Shell menjawab surat Deplu bahwa mereka berjanji memerhatikan secara serius keinginan pemerintah Indonesia. Sengketa Indonesia-Malaysia pun perlahan reda, kedua negara sepakat menyelesaikan sengketa lewat mediasi internasional.

Tak dinyana, setelah Indonesia merekomendasi perpanjangan kontrak Chevron dan hak eksplorasi ENI di Ambalat tahun ini, Malaysia memobilisasi militernya di Ambalat hingga jauh memasuki teritori Indonesia.

Diplomasi

Sengketa pun mencapai babak terpanasnya. Deru dan gemerincing mesin perang seolah telah mengecilkan volume suara diplomasi.

Sejumlah pakar menyebut manuver Malaysia di Ambalat sebagai intimidasi terhadap ENI agar jangan melakukan kegiatan penambangan apapun di Ambalat sampai kesepakatan internasional dicapai. Malaysia tidak mengutakatik Chevron-Unocal karena menambang di teritori aman Indonesia.

Sejumlah lainnya berpendapat Malaysia sedang memaksa Indonesia untuk mengupayakan pengusahaan bersama di Ambalat seperti dilakukannya di Teluk Thailand kepada Thailand.

Untungnya, kedua negara berulangkali ingin menyelesaikan persoalan lewat dialog dan diplomasi, bahkan ini disampaikan para hulubalang tertinggi militer kedua negara. Panglima TNI dan Angkatan Tentera Malaysia malah kerap bertemu secara reguler.

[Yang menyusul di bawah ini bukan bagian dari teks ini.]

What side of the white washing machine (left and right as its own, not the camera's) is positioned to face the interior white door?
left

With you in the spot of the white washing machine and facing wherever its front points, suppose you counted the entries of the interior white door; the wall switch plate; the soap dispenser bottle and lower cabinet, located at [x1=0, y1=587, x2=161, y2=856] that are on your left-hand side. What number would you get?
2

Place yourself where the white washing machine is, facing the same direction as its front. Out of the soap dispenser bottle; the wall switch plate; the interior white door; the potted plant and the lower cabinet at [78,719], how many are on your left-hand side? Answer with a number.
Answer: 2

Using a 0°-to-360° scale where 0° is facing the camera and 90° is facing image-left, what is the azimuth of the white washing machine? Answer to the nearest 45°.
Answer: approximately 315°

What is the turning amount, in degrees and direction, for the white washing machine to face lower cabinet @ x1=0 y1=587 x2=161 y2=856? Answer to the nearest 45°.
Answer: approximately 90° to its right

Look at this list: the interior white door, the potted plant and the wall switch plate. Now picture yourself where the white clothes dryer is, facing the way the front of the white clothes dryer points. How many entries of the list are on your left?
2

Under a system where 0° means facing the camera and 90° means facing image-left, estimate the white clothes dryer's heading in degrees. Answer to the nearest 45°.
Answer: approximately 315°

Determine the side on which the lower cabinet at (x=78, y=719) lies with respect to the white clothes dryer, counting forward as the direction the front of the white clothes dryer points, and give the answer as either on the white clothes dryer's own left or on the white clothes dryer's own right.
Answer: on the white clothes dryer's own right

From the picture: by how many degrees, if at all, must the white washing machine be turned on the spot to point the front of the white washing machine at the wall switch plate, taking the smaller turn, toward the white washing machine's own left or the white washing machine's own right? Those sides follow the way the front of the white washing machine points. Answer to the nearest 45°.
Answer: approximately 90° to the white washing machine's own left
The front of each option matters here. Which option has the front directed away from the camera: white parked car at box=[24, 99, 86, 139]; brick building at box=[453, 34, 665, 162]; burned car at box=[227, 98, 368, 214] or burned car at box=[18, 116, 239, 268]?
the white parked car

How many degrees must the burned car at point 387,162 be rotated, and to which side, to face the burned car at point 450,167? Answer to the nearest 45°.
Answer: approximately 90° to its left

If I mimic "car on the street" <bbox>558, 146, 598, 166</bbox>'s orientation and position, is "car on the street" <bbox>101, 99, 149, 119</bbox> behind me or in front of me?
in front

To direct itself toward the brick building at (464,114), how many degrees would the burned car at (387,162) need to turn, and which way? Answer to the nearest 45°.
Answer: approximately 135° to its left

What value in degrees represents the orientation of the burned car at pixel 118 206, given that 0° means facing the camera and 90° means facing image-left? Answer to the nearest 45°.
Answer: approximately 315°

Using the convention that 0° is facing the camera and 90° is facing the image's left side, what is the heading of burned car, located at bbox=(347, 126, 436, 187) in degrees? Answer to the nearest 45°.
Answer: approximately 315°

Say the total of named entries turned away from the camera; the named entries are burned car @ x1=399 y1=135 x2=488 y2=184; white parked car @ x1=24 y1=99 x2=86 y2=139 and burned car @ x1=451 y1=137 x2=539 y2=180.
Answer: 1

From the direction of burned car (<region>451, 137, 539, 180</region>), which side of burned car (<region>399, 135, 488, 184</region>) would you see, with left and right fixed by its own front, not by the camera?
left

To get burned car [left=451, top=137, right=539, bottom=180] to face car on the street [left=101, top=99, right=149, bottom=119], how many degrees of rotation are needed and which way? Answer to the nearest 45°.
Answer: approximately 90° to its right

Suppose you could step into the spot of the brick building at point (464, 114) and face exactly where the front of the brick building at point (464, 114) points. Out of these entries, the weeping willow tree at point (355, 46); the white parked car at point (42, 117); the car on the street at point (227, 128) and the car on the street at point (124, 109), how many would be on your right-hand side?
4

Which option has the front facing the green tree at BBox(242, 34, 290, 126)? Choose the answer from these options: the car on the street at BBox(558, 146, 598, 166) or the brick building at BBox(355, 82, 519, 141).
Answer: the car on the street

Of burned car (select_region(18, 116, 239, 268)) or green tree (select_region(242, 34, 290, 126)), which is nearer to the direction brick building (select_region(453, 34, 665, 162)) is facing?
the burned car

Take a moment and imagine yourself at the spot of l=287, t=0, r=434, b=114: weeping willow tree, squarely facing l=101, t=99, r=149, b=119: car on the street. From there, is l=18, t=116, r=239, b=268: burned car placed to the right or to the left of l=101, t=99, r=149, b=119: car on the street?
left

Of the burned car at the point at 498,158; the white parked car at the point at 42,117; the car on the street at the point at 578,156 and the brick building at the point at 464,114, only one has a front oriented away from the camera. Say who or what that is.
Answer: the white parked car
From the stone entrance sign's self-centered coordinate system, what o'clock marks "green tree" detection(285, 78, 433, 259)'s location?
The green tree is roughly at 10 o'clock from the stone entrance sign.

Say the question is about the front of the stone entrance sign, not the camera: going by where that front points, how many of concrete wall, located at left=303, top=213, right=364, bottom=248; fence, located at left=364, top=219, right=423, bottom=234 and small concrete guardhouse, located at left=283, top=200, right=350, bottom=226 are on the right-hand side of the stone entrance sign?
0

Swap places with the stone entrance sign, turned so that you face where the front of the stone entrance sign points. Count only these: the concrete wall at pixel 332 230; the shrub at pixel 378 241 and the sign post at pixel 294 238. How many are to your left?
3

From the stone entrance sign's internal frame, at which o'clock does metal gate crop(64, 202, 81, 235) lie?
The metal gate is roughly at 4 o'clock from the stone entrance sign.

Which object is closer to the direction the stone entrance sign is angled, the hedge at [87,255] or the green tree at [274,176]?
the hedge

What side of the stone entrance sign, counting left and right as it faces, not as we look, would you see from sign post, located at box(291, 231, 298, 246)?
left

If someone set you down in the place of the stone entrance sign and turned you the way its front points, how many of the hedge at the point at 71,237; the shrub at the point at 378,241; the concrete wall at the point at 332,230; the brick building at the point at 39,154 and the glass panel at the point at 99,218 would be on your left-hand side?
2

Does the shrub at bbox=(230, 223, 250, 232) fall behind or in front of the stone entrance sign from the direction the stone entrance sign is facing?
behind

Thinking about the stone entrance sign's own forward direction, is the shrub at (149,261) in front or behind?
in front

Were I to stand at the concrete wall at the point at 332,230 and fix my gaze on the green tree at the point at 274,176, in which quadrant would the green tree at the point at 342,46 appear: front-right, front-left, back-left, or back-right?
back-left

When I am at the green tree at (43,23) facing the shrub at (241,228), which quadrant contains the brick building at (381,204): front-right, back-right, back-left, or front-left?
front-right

Mungkin karena kedua negara sebenarnya tahu risiko perang lebih merugikan kedua negara dan merusak pencapaian kedua bangsa di beberapa tahun terakhir. Mungkin juga kedua negara tak ingin terjerembab dalam skenario pihak lain di Ambalat.

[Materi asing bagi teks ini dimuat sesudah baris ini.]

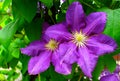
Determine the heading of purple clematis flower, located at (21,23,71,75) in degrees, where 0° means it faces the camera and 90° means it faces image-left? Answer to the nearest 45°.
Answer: approximately 0°

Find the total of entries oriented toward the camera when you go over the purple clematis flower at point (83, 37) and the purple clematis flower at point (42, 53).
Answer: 2
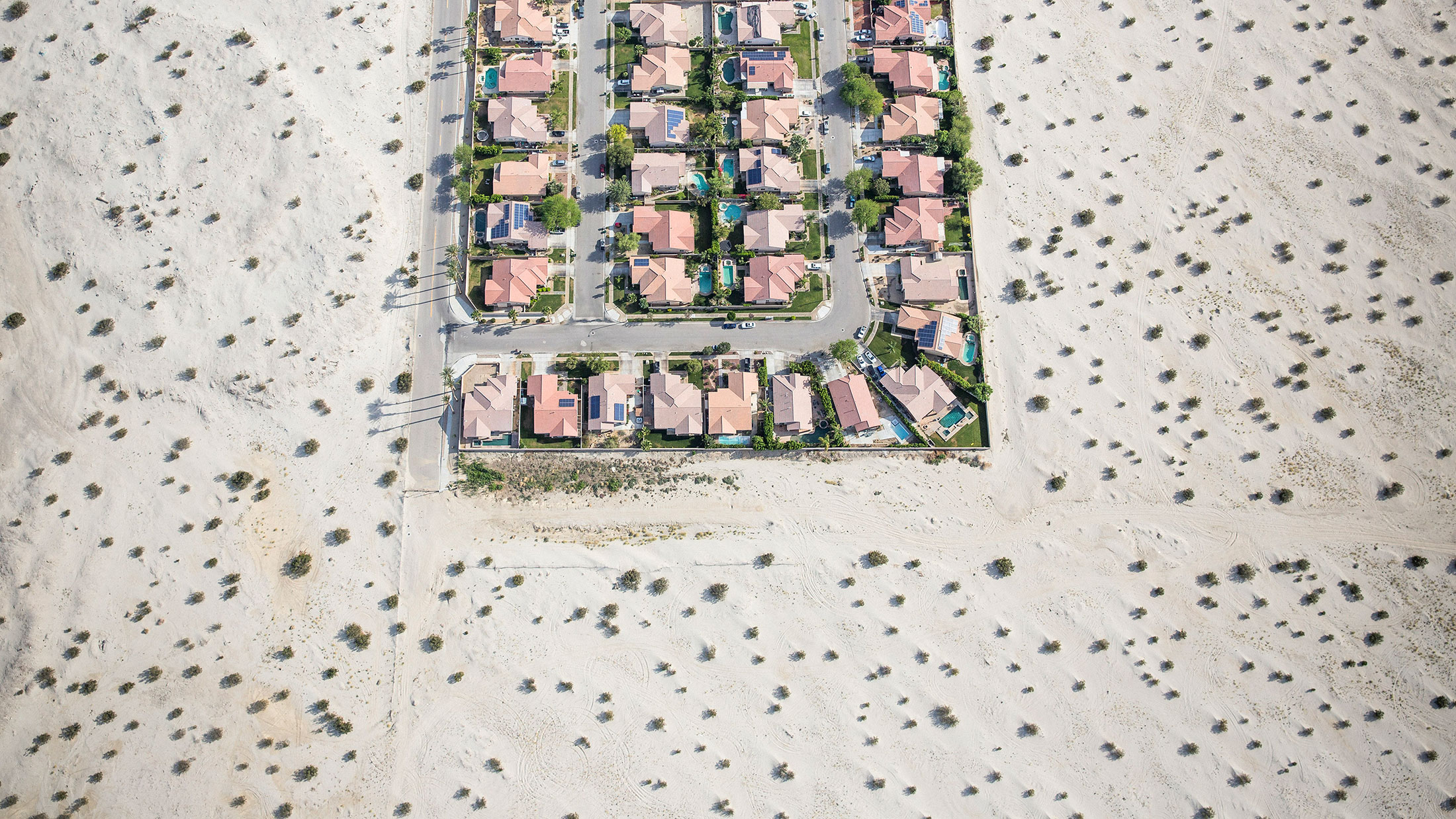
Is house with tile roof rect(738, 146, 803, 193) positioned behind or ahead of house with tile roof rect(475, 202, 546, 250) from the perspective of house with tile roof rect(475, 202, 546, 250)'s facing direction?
ahead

Seperti dikutip Kompas (17/4, 2009), seorang promotor normalisasi hubungan Indonesia-Malaysia pascakonfrontasi 1960an, Des Alwi, mengingatkan kedua negara mengenai "politik adu domba" gaya baru prokapitalisme global di Ambalat.

Des menilai, sengketa perbatasan di kawasan kaya minyak dan terumbu karang itu nyaris menimbulkan perang karena ulah satu negara Eropa yang membawa kepentingan satu perusahaan raksasa minyak yang ingin mendapatkan konsesi Ambalat.

Jika itu benar, alangkah ruginya kedua negara masuk dalam perangkap perang yang justru bukan kemauan mereka. Merugi pula, reaksi dan mobilisasi massa berlebihan yang malah membuat senang pihak ketiga yang tak peduli Ambalat diselesaikan oleh semburan meriam.

Perang Iran-Irak yang bermula dari sengketa Shatt al Arab dan banyak konflik dunia yang dibakar oleh persaingan eksploitasi energi, mengajarkan pada manusia bahwa diplomasi dan perundingan tetaplah solusi paling pantas untuk sengketa antarbangsa.

Jepang, China dan Rusia yang bersengketa satu sama lain dalam soal perbatasan, juga selalu menyelesaikan krisis dengan dialog dan diplomasi, kendati militer ketiga negara selalu siaga berperang.

Perlu juga dicatat bahwa diplomasi efektif di wilayah sengketa tetap membutuhkan penghadiran kekuatan militer, namun ini hanya untuk deterens. Tanpa demonstrasi kekuatan militer, ofensif diplomatik di wilayah sengketa akan bagaikan "suara tanpa wujud."